Porsche 911 Carrera CS: The lost gentleman
At August Porsche Addiction in Belgium, there’s always something special to see, be it a 1973 2.7 RS or rare factory racing machines. But one 911 from the diverse collection is something rather unusual. At first glance it seems like an ordinary G-Series Carrera. However, that whale-tail Turbo spoiler and the unusual script emblazoned on the side have us sitting up and taking notice, as we realise it's one of the highly desirable Carrera Clubsport models…
One of just...
Like the slightly later 968 Clubsport, the 911 CS was a more extreme yet affordable version of the G-Series. Rather than concentrating on maximising performance from the engine (the redline was raised ever so slightly), Porsche put the 3.2 Carrera on a crash diet. Electrical creature comforts were mainly culled: air-conditioning, electric windows and central locking, for example – if it wasn’t absolutely necessary, it was gone.
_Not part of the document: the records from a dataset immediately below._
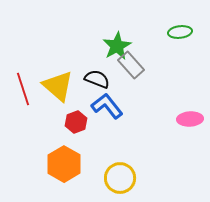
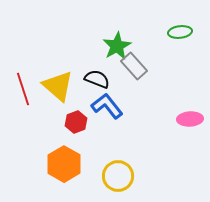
gray rectangle: moved 3 px right, 1 px down
yellow circle: moved 2 px left, 2 px up
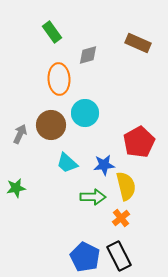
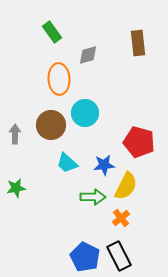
brown rectangle: rotated 60 degrees clockwise
gray arrow: moved 5 px left; rotated 24 degrees counterclockwise
red pentagon: rotated 28 degrees counterclockwise
yellow semicircle: rotated 40 degrees clockwise
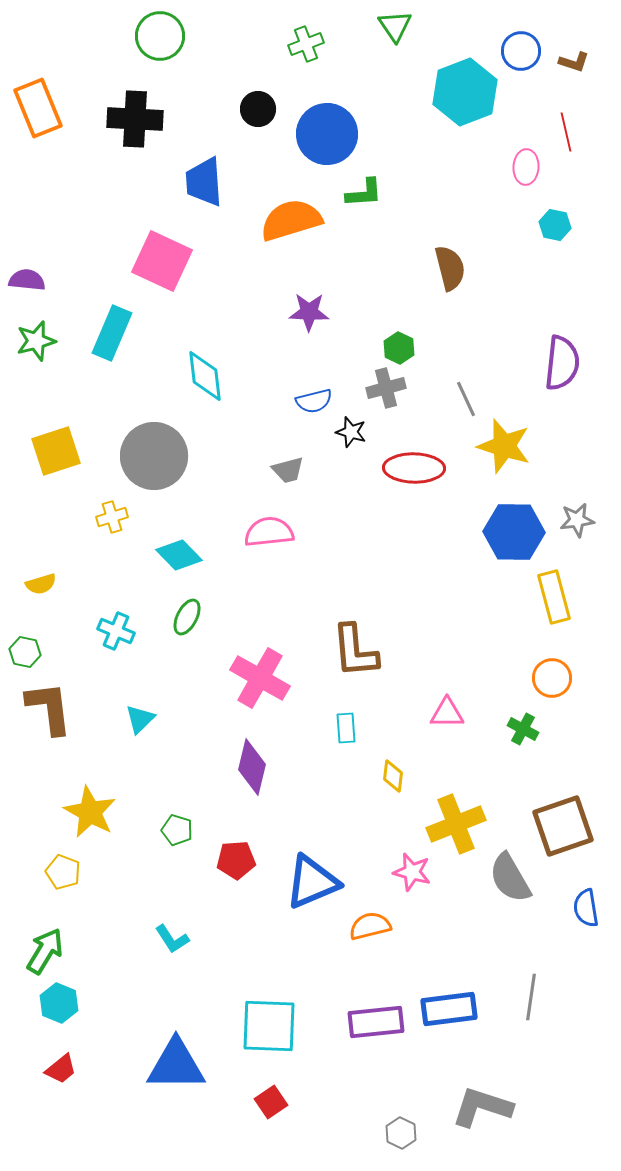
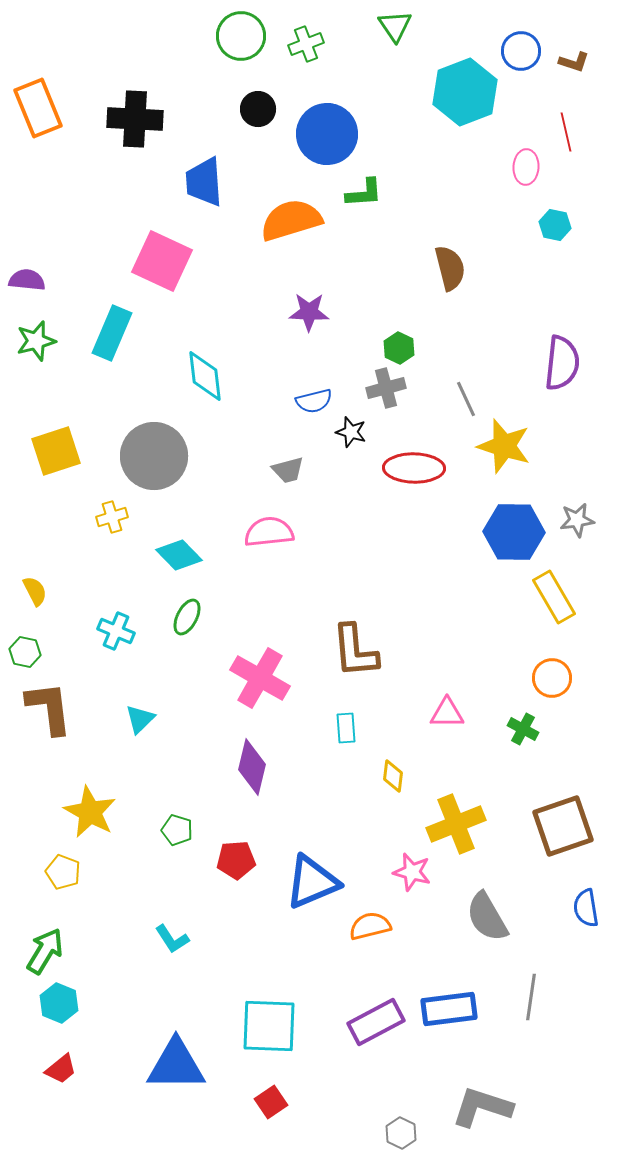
green circle at (160, 36): moved 81 px right
yellow semicircle at (41, 584): moved 6 px left, 7 px down; rotated 100 degrees counterclockwise
yellow rectangle at (554, 597): rotated 15 degrees counterclockwise
gray semicircle at (510, 878): moved 23 px left, 39 px down
purple rectangle at (376, 1022): rotated 22 degrees counterclockwise
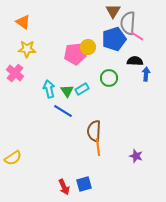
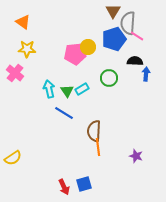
blue line: moved 1 px right, 2 px down
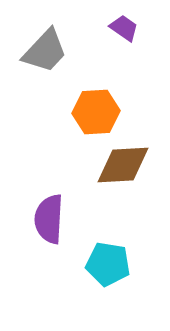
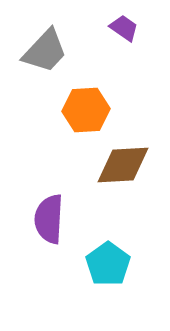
orange hexagon: moved 10 px left, 2 px up
cyan pentagon: rotated 27 degrees clockwise
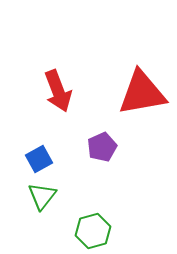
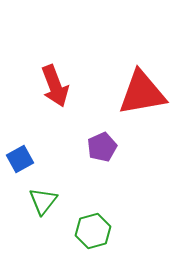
red arrow: moved 3 px left, 5 px up
blue square: moved 19 px left
green triangle: moved 1 px right, 5 px down
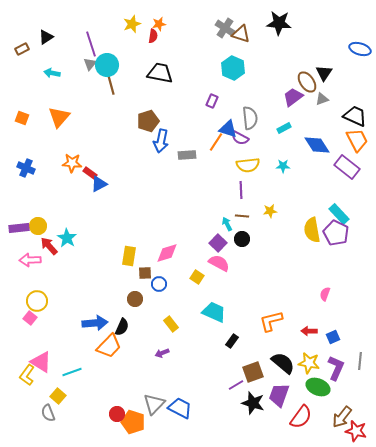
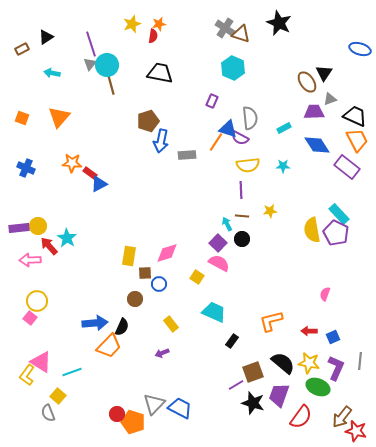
black star at (279, 23): rotated 20 degrees clockwise
purple trapezoid at (293, 97): moved 21 px right, 15 px down; rotated 35 degrees clockwise
gray triangle at (322, 99): moved 8 px right
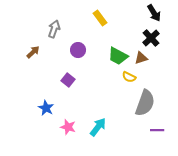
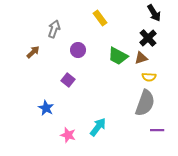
black cross: moved 3 px left
yellow semicircle: moved 20 px right; rotated 24 degrees counterclockwise
pink star: moved 8 px down
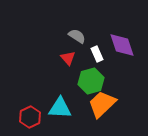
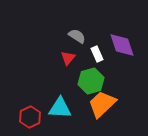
red triangle: rotated 21 degrees clockwise
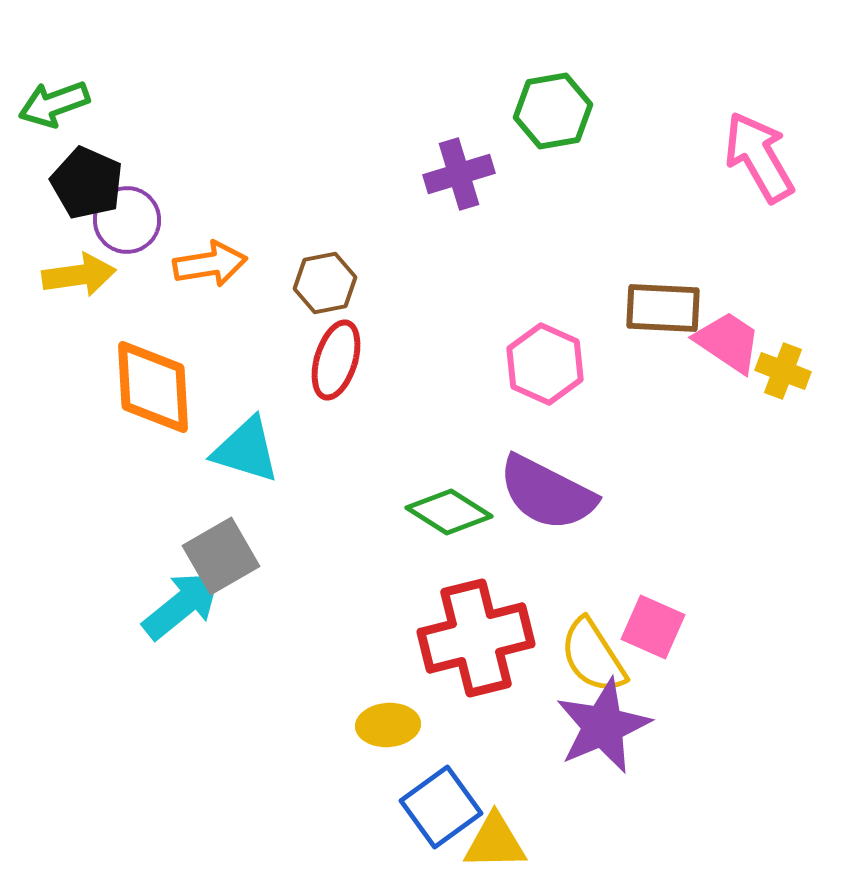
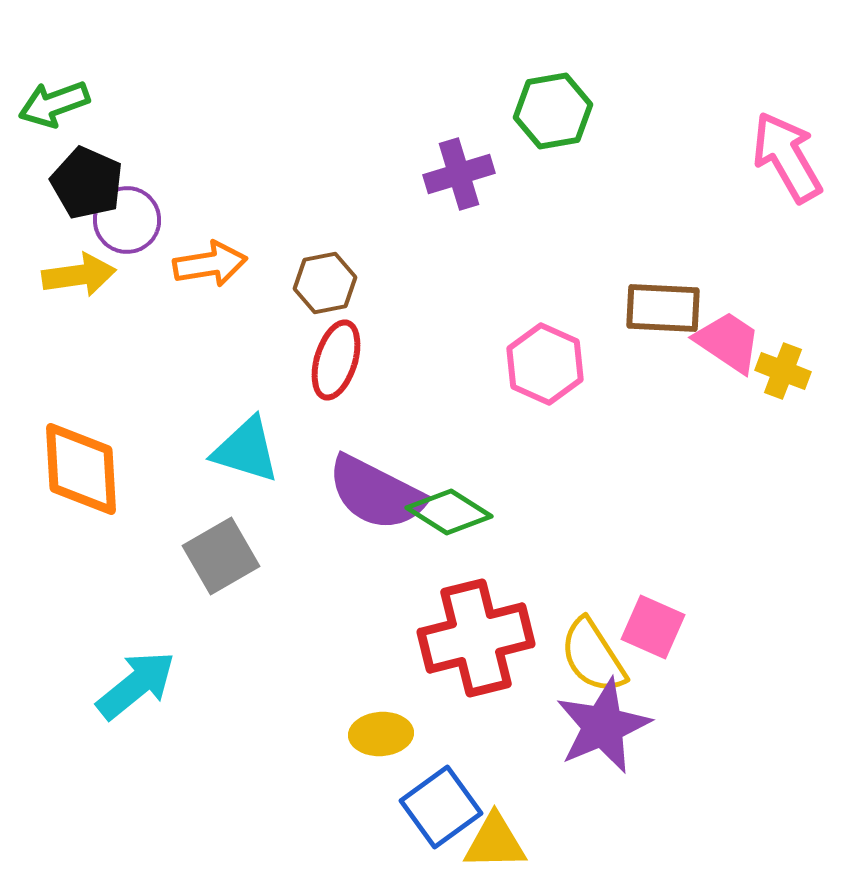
pink arrow: moved 28 px right
orange diamond: moved 72 px left, 82 px down
purple semicircle: moved 171 px left
cyan arrow: moved 46 px left, 80 px down
yellow ellipse: moved 7 px left, 9 px down
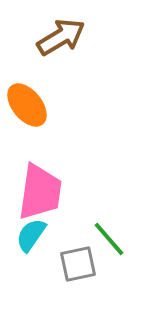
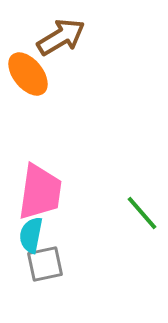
orange ellipse: moved 1 px right, 31 px up
cyan semicircle: rotated 24 degrees counterclockwise
green line: moved 33 px right, 26 px up
gray square: moved 33 px left
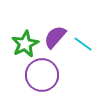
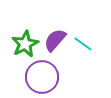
purple semicircle: moved 3 px down
purple circle: moved 2 px down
As a result, the standard car’s 1210kg kerb weight was reduced by around 50kg. It's not officially known how many were produced between 1987 and 1989, but it's thought to be only a few hundred. Unlike today, stripped-out specials often (perhaps logically) used to cost less than their full-fat counterparts and the 911 CS was some £1200 cheaper.
A pre-commercial pearl
Pierre Breda, owner of August Porsche Addiction, is one of the lucky few owners. His incredibly rare Guards Red car (most were Grand Prix White) is certainly not a museum piece, either, boasting a positively impressive 80,000km on the clock, not that you could tell from its pristine condition. The 3.2-litre six-cylinder engine purrs like a kitten, the manual 'box feels as precise as it did when it left the factory and the unique pin-striped velour seats look freshly trimmed. The Alcantara steering wheel is not original, confesses Pierre, claiming it was installed to improve the driver's grip. He kept the original, of course; not that it matters – we were already long convinced that this 911 Clubsport is something truly special.